2010 Yılı Merkezi Yönetim Bütçe Kanun Tasarısı yasalaştı. Hemen arkasından zam yağmuru sağanak şekline dönüştü.

Açıklanan ekonomiye ilişkin göstergeleri özetlersek;

-2009 Yılı Aralık ayı enflasyonu beklenilenlerin üzerinde geldi.

-2009 Yılı Kasım ayı sanayi üretim endeksi, Aralık ayı kapasite kullanım oranları beklentilerden daha aşağıda gerçekleşti.

-İnşaat ruhsat izin belgeleri sayısı 2009 ilk dokuz aylık döneminde bir önceki yılın aynı dönemine göre %17, III. üç aylık döneminde ise %25 oranında azaldı.

-İşsizlik oranlarında iyiye giden bir şey yok. Genç işsizler artıyor.

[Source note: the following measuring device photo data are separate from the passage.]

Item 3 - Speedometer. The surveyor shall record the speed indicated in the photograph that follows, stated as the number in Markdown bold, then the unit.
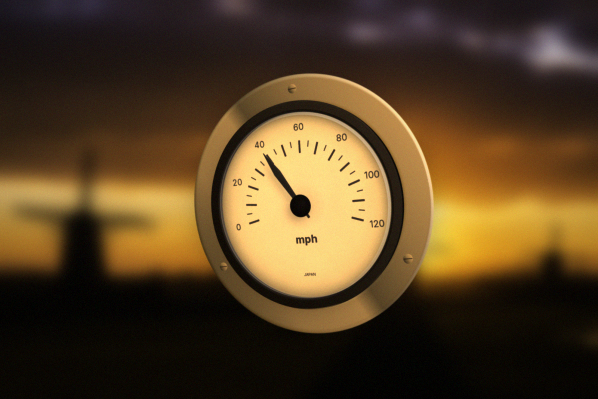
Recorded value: **40** mph
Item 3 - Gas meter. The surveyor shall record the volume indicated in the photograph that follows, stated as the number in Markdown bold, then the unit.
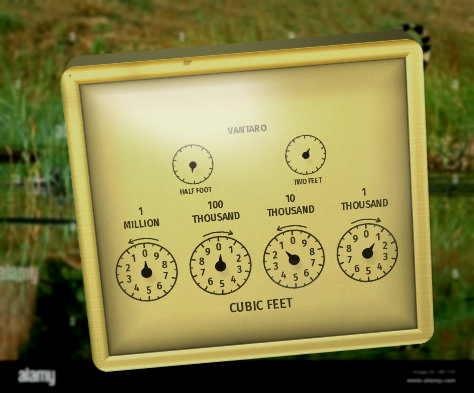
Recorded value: **1100** ft³
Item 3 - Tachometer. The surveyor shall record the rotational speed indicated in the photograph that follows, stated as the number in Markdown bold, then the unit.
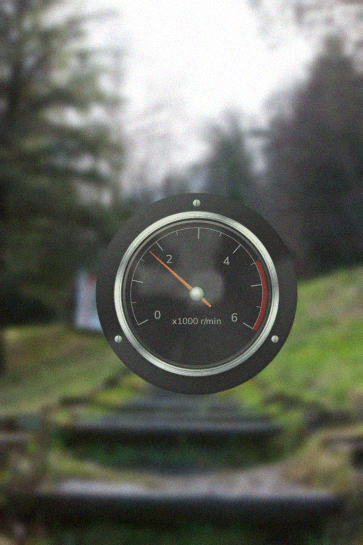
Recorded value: **1750** rpm
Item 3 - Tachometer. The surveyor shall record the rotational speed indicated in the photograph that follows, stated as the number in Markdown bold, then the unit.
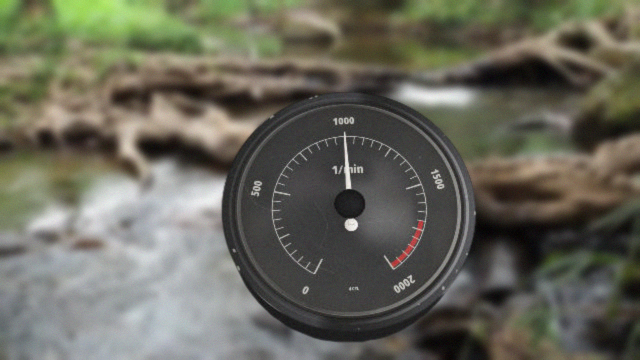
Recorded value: **1000** rpm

-Sanayide istihdam bir önceki yılın aynı dönemine göre 2009 Yılının III. üç aylık döneminde yüzde 10 azalmış.

-Sanayide çalışılan saat yüzde 10.5 azalmış.

-Sanayide bürüt ücret yüzde 2,6 azalmış.

-İş arayanlar artıyor.

-2009 Kasım ayında tüketici güven endeksi yüzde 2,6 azalmış.

Bütün bu göstergeler ekonominin iyiye gittiğini mi, halkın refahının arttığını mı gösteriyor? Hayır. Gelen iş taleplerinden, işsizlerin çığlıklarından bu Hükümetin hiç mi haberi yok dersiniz. Haberi olsa ne olacak. Tekel işçilerine yapılan muamele meydanda. Ciddi provokasyon iddiaları olduğunu yetkililer ifade ediyorlar ama kamuoyu ile paylaşmıyorlar.

Yukarıda bahsettiklerimiz işin ekonomik boyutuydu. Ancak Hükümet siyaset ile, ekonominin birbiri ile yakından ilgili olduğunu, birinin iyi olmadığında diğerinin de iyi olamayacağını ifade ediyor. Doğrudur. Türkiye hem içte hem dışta artan problemlerle uğraşıyor. Acaba siyasette yaşanan sorunlar ekonomide yaşanan sorunlardan mı, ekonomide yaşanan sorunlar siyasette yaşanan sorunlardan mı kaynaklanıyor? Yoksa her iki konuda yaşanan sorunlar Hükümetin icraatlarının yetersizliğinden mi kaynaklanıyor?

Hükümetin bazı üyeleri ekonomik sorunlarının önemli oranda psikolojik olduğunu ve aşılabileceğini ifade ediyorlar. O zaman bu problemlerin aşılamamasının temel nedeni psikolojik. Sorun sadece psikolojik ise problem ilgili makamlara geçici olarak psikiyatr danışmanlar ataması ile problem çözülebilir. AKP kanadından çıkan farklı sesler Hükümetin psikolojisinin bozulduğunu gösteriyor. Bir bakan IMF ile anlaşmanın akreditasyon meselesi olduğunu, diğer bir AKP yetkilisi ise IMF kaynağının ucuz olduğundan anlaşmak istediklerini söylüyor. Bunlar AKP'nin ve Hükümetin psikolojisinin bozulduğunu gösteriyor. Buna karşın Hükümetin psikolojisinin düzelmesi ile sorunların çözümü mümkün mü? Değil. Peki hükümetin psikolojisinin düzelme imkanı var mı? Artık çok geç.